* Job item *
Take the material below and reproduce, word for word, only the lines from the line with "synthesizing complex information can" through the line with "SimpliSafe Commercial Security".

----- Source data

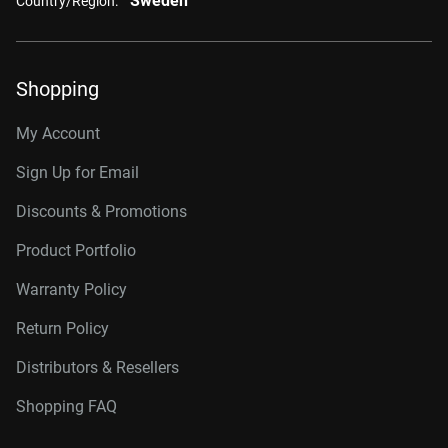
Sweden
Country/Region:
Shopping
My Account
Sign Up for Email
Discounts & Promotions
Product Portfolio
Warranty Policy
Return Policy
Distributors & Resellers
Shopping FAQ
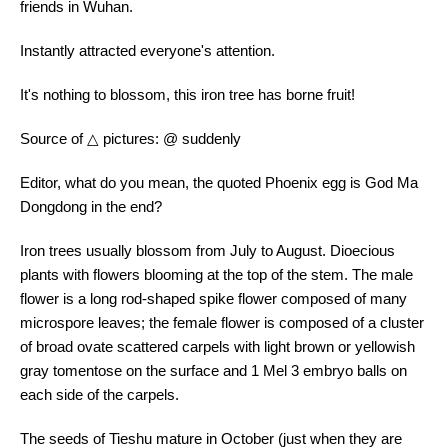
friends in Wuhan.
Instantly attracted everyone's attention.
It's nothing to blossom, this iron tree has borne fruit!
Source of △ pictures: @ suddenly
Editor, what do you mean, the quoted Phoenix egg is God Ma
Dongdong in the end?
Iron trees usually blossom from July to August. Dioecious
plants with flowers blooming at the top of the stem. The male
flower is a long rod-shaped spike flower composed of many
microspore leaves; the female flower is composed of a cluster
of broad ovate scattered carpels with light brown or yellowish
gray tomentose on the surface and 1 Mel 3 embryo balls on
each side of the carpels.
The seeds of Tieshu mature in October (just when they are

----------
----- Source data

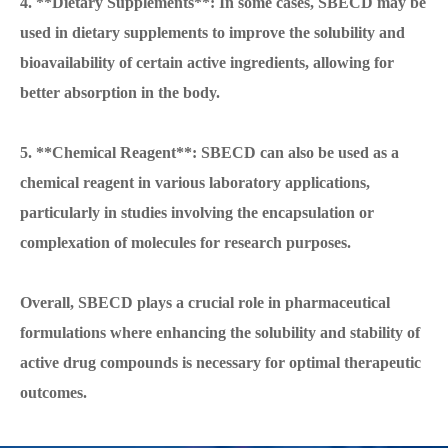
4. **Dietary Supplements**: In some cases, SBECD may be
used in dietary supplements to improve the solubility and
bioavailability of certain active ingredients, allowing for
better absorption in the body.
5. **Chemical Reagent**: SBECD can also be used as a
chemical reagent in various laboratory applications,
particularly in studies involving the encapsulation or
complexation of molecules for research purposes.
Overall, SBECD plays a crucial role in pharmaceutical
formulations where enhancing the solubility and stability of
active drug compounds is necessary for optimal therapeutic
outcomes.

----------
----- Source data

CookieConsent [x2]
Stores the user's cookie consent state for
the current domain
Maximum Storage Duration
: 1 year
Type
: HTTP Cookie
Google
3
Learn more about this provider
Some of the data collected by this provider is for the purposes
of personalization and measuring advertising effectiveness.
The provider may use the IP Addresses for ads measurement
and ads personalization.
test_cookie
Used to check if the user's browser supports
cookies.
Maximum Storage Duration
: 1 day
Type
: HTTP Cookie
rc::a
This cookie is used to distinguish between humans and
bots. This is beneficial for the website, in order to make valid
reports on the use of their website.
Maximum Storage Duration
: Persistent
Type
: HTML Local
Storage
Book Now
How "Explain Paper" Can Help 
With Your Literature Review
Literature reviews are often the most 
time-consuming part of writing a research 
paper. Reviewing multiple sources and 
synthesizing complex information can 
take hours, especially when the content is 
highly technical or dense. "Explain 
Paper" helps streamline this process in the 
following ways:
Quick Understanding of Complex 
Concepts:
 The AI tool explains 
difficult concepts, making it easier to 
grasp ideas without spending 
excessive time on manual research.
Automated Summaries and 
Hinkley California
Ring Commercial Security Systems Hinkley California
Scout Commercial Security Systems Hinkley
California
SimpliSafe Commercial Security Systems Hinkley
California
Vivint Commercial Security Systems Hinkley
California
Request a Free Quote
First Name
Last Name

----------

* Answer section *
synthesizing complex information can 
take hours, especially when the content is 
highly technical or dense. "Explain 
Paper" helps streamline this process in the 
following ways:
Quick Understanding of Complex 
Concepts:
 The AI tool explains 
difficult concepts, making it easier to 
grasp ideas without spending 
excessive time on manual research.
Automated Summaries and 
Hinkley California
Ring Commercial Security Systems Hinkley California
Scout Commercial Security Systems Hinkley
California
SimpliSafe Commercial Security Systems Hinkley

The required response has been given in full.